Curly hair styles: What lengths are perfect for curls?
From wavy hair to tight spirals, how to choose the right length to help your curly hair look its best.
The perfect length for your curly hair depends on the type of curl. “Curly hair” includes everything from slightly wavy hair to tight spirals. Find your hair type in the list below to determine the best length for your hair.
Slightly wavy hair:
In order to enhance your waves and curl potential, a shoulder-length layered cut is best. Hair can fall anywhere from two inches above to two inches below the shoulders with this type of hair, depending on thickness and personal preference. The medium length allows hair to weigh itself down slightly, providing some control to prevent a “poofy” look, but is not so long that waves look limp and flat. The layers are absolutely necessary to allow curls when desired. Even perfectly straight hair can muster up some curls with a little gel and a layered cut.
Waves are wonderful because a blow dryer or straightening iron can easily transform your waves into straight locks, while a small amount of styling product allows you to “scrunch” curls, and your hair will also cooperate with a curling iron to form more defined curls.
Loose ringlets (½” – 1” curls)
If your hair naturally dries into loose ringlets, a longer cut is right for you. A length that falls below your shoulders will keep curls manageable and show off the perfect ringlets that form. A small amount of layering at the ends will create a fuller, healthier appearance. Do not cut short layers in the front, as they will simply fall in your face and are difficult to tuck behind your ear.
When styling your hair, keep it simple. Pulling a few curls back in a barrette or adding in a few small braids are perfect ways to dress up. For more formal occasions, try putting your hair “half-up” to get the formal updone look while showing off your beautiful natural curls.
“Typical” curly hair
This is the most common type of curl—usually about half an inch in diameter, prone to frizz and “poofiness.” To maintain your sanity, make sure never to cut hair so that it is too short to pull back but long enough to become annoying. Unless you are sure that you will like a very short haircut, steer clear; you just might end up with a giant poof on your head. Your best bet is a layered cut of almost any length, as long as you like it. Your main concern is to avoid the “triangle” hair: hair that just keeps getting bigger as it moves towards the ground. Layered cuts will prevent this problem as well as enhance your curls.
When styling your hair, keep in mind that gels will do wonders for curl definition, and while frizz control products do control frizz, they also make hair extremely greasy if you do not wash it out the next morning. Avoid products with alcohol, as these will dry out your hair and increase frizz. Finally, a diffuser is a worthwhile investment for this hair type, as it significantly improves blow-drying results.
If your curly hair is thin or fine, choose a cut that falls just below your ears. The short length will prevent you curls from weighing themselves down, allowing your thin hair to appear fuller. Thin hair is the most manageable, and a lightweight mousse allows you to achieve enviable, tossable curls. This hair type is also easily straightened with blow dryer or straightening iron.

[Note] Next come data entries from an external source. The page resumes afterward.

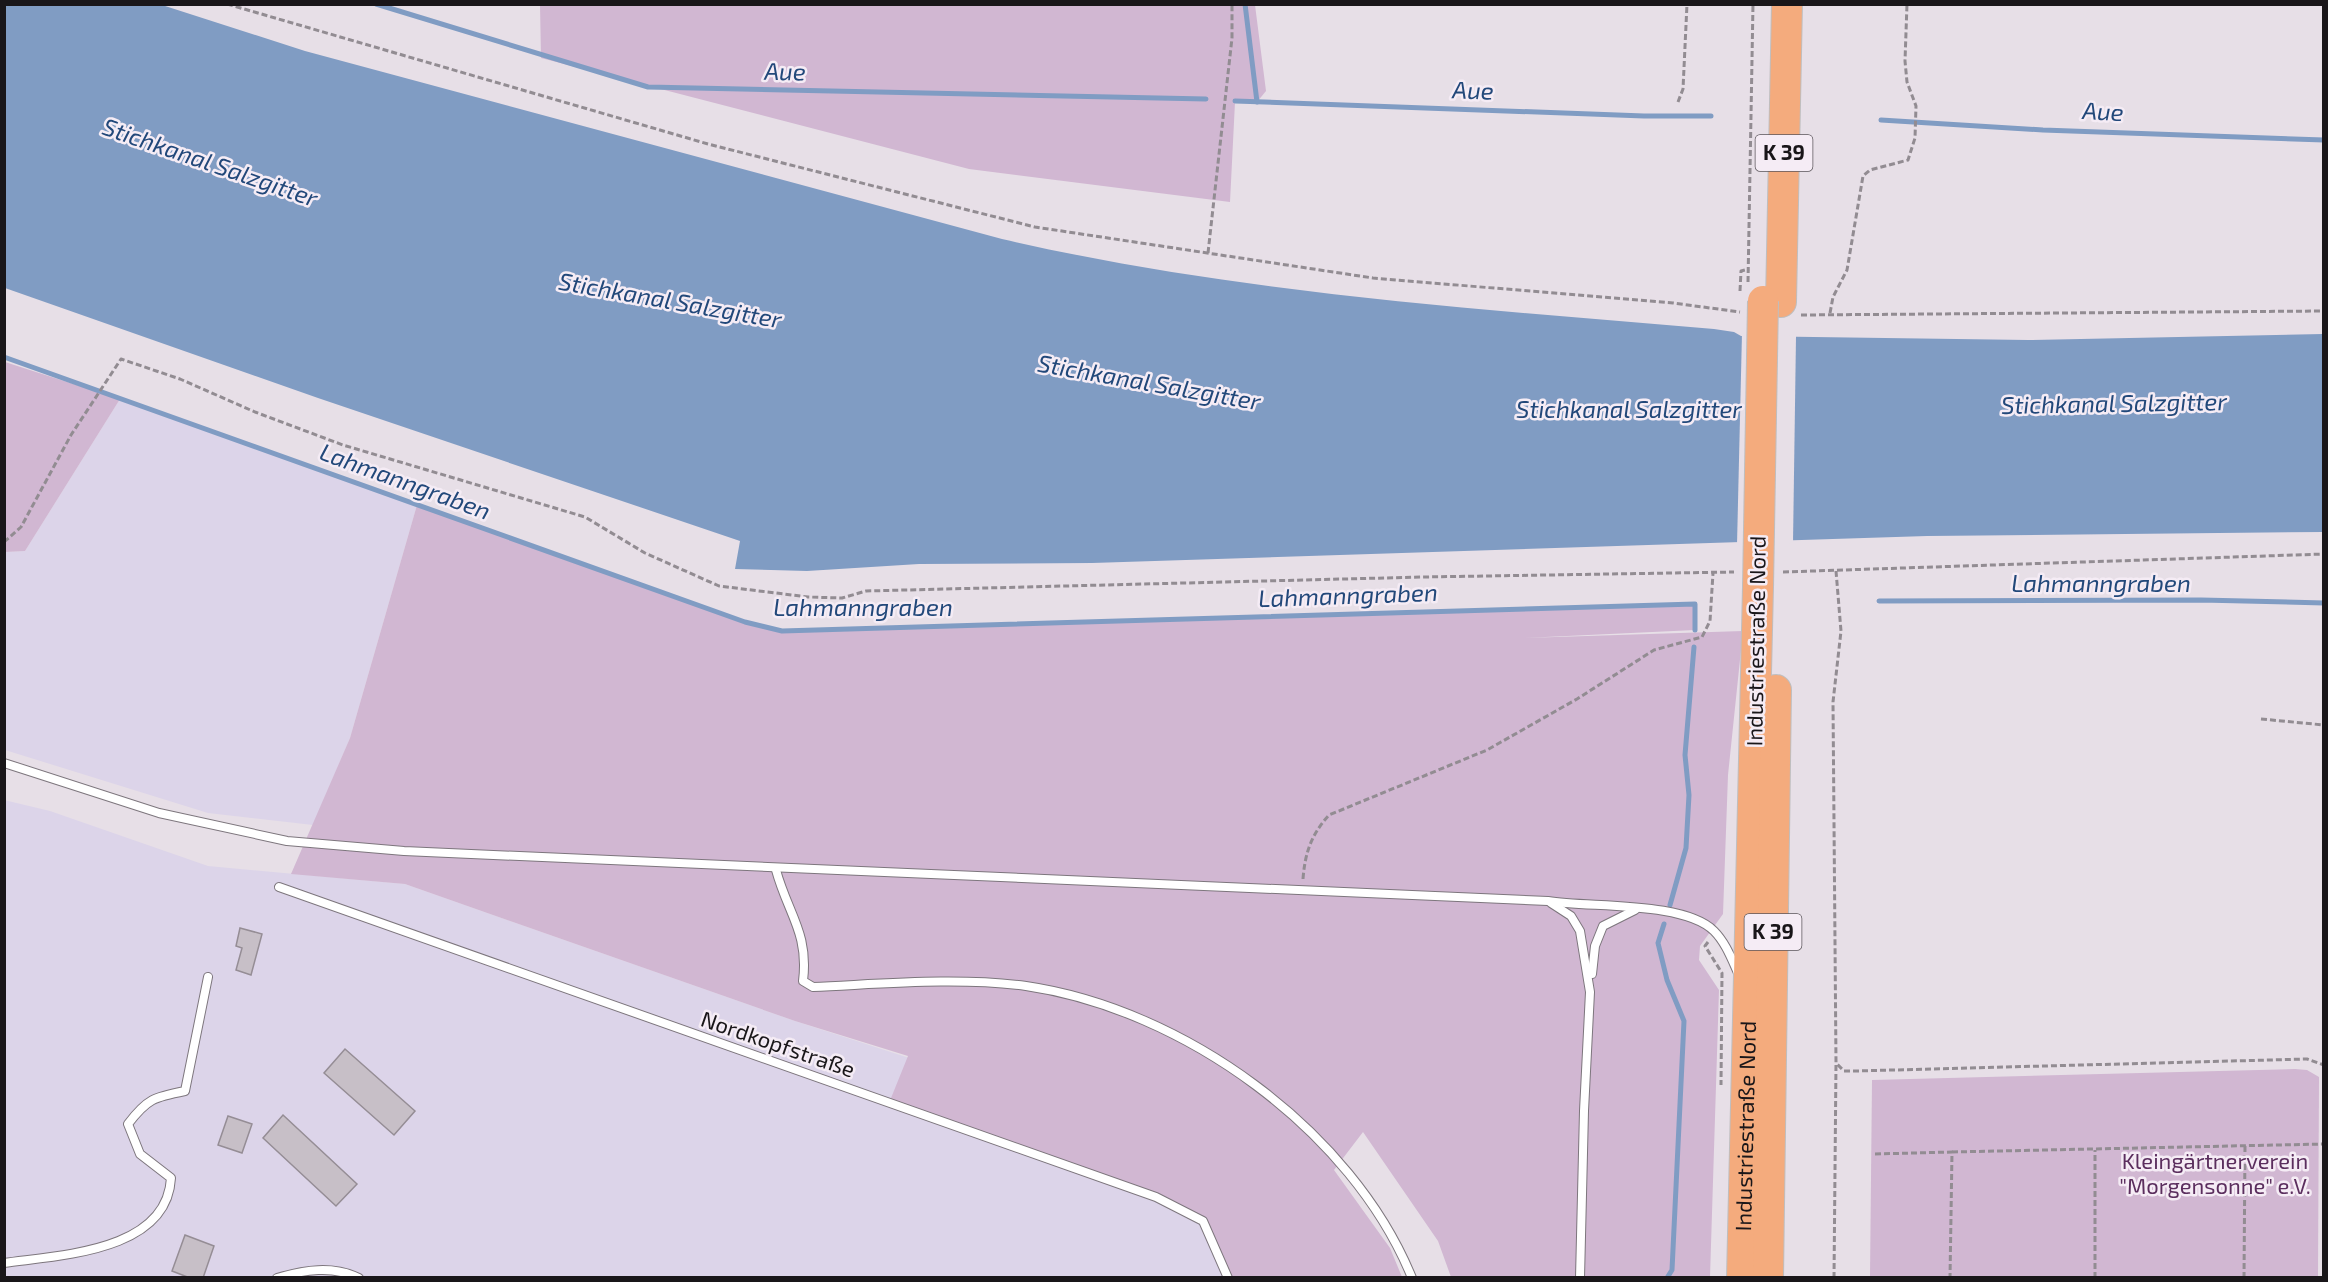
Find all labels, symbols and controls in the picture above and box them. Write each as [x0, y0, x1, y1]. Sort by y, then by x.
water label: Aue [763, 56, 806, 85]
water label: Aue [1451, 74, 1494, 105]
water label: Aue [2081, 95, 2125, 126]
water label: Stichkanal Salzgitter [99, 111, 322, 212]
road number: K 39 [1756, 135, 1812, 171]
water label: Stichkanal Salzgitter [557, 266, 784, 333]
water label: Stichkanal Salzgitter [1036, 348, 1263, 415]
water label: Stichkanal Salzgitter [2001, 386, 2228, 419]
water label: Stichkanal Salzgitter [1516, 394, 1742, 423]
water label: Lahmanngraben [316, 436, 495, 525]
street label: Industriestraße Nord [1740, 535, 1770, 746]
water label: Lahmanngraben [2011, 568, 2191, 597]
water label: Lahmanngraben [1258, 577, 1438, 612]
water label: Lahmanngraben [773, 592, 953, 621]
road number: K 39 [1744, 914, 1802, 950]
street label: Nordkopfstraße [698, 1005, 859, 1082]
street label: Industriestraße Nord [1729, 1020, 1760, 1232]
park label: Kleingärtnerverein "Morgensonne" e.V. [2119, 1147, 2311, 1198]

Gorgeous though they are, there is really only one way to handle tight spiral curls: a shoulder-length cut with lots of layers. A shorter cut will be very full, while a longer cut will weigh itself down and detract from the healthy bounce of your spirals. If you do not layer your hair, you run the risk of looking as though you have a clown wig on your head. By adding layers, you can shape your coif and show off the healthy vibrancy that so often accompanies tight spirals. Beware of blow dryers and styling products that contain alcohol, as both can cause frizz and out-of-control hair.
If you are trying to style your tightly spiraled hair, your best bet is to try to find a style with twists which will keep your sometimes unruly hair under wraps. You can either gather the hair at the nape of your neck and twist up for a French twist or begin twisting sections back from your hairline to the crown of you head.
Tips for all types of curly hair
Avoid any styling products that contain alcohol, as all will increase frizz and damage your hair. If you use anti-frizz products, keep in mind that some may weigh hair down and all will cause increase greasiness if you do not wash it out the next day. Finally, if you straighten your hair, it may be helpful to invest in a ceramic ion straightener, as it does little damage while achieving a smooth, shiny finish on straightened hair.